12 Oct Different Approaches to Detoxification
Detoxification, also known as detox, is a necessary step that any drug addict or alcoholic must take on the path to sobriety. In its simplest form, detox is the time period in which the addict stops using the substance of choice and all traces of that compound leave the body. Some institutions or rehabilitation facilities may include many more steps in the detox process. It may also involve a period of evaluation and post-detox therapy and treatment.
The process of ceasing to use a substance and waiting while it leaves the body entirely is often the most difficult stage in addiction treatment. This is because with addiction comes withdrawal. When the body no longer has the substance, it reacts physically. The symptoms of withdrawal can range from unpleasant to severely painful and depend upon the substance being abused and the seriousness of the addiction.
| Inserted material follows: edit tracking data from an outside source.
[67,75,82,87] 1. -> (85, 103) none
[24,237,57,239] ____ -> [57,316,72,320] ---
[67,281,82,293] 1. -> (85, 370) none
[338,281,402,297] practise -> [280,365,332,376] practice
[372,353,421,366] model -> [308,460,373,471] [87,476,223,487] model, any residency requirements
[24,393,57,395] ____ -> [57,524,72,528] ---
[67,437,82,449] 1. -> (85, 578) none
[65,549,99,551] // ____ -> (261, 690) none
There are two broad categories of detox: assisted and unassisted. The latter is never recommended, as going through withdrawal symptoms alone, without the help of a trained professional can be uncomfortable, painful, and even dangerous depending on the severity of the addiction. On the other hand, assisted detox can be done in a variety of ways and is usually a safer option.
A drug addict or alcoholic will rarely complete a successful detox alone and unassisted. This essentially means that the addict makes the choice to stop using and then quits cold turkey without seeking out professional help to do so. It can work in cases that are less severe, but is strongly discouraged in most instances. It requires a huge amount of willpower to stop using without help and in some cases; the symptoms of withdrawal can be so severe that the addict’s health and life are put in jeopardy. The possible symptoms include anxiety, insomnia, paranoia, suicidal thoughts, increased blood pressure, seizures, tremors, cramps, vomiting, and diarrhea, depending on the substance in question.
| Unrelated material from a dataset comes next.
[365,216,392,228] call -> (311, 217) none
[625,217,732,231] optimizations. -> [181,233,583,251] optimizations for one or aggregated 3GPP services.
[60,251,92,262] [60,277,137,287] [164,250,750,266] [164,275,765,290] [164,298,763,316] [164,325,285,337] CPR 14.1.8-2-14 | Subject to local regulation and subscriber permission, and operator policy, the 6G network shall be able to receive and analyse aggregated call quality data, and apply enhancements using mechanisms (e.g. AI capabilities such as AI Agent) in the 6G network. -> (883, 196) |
When an addict chooses assisted detox, a professional of some type can help the addict through the process in a variety of ways. Detox may be assisted by a therapist, a nurse, a physician, a trained counselor, or a combination of health care workers. It may include other medications or substitute drugs and may take several days or weeks.
- Substitution. The substitution method of detoxification is completed under the supervision of a physician and other medical professionals. The idea is to eliminate the drug in question, but substitute a new substance to make giving up the drug easier, to reduce cravings for it, and to lessen the severity of withdrawal symptoms. This is commonly used in the treatment of heroin addiction. A similar substance, such as methadone or suboxone, is prescribed to the addict in a controlled manner. The addict takes the substitution drug in carefully measured amounts and slowly becomes weaned from the opiate drug. Substitution detox can be done on an outpatient basis, but may also be used in residential facilities.
- Rapid detox. A newer, and somewhat controversial method for detoxing very quickly. Some professionals worry that this technique promises a quick fix to addiction, but that the addict will eventually relapse if it is not accompanied by intensive therapy. Rapid detox occurs over the course of just one or two days in a medical facility or hospital. The patient is put under general anesthesia for the duration and detox drugs are pumped through the addict’s body. By the time the addict wakes up, the withdrawal symptoms are over and the drug is out of the body’s system. It does not account for possible relapses and does not necessarily include any therapy to avoid it.
- Weaning. Similar to the substitution method of detox, weaning means that the addict consumes increasingly smaller amounts of the drug or a substitution drug over the course of weeks. By using smaller and smaller amounts, the withdrawal symptoms the addict experiences are minimized. This method requires very careful measuring and dosing and is therefore done in a clinical, residential setting. It is not recommended that an addict try this alone and unassisted. With the help of a professional, the addict can use the correct amounts to complete a successful detox.
Beating a drug or alcohol addiction is never easy, but with a carefully considered plan for detoxification aided by professionals, an addict can step on the right path to long-lasting sobriety.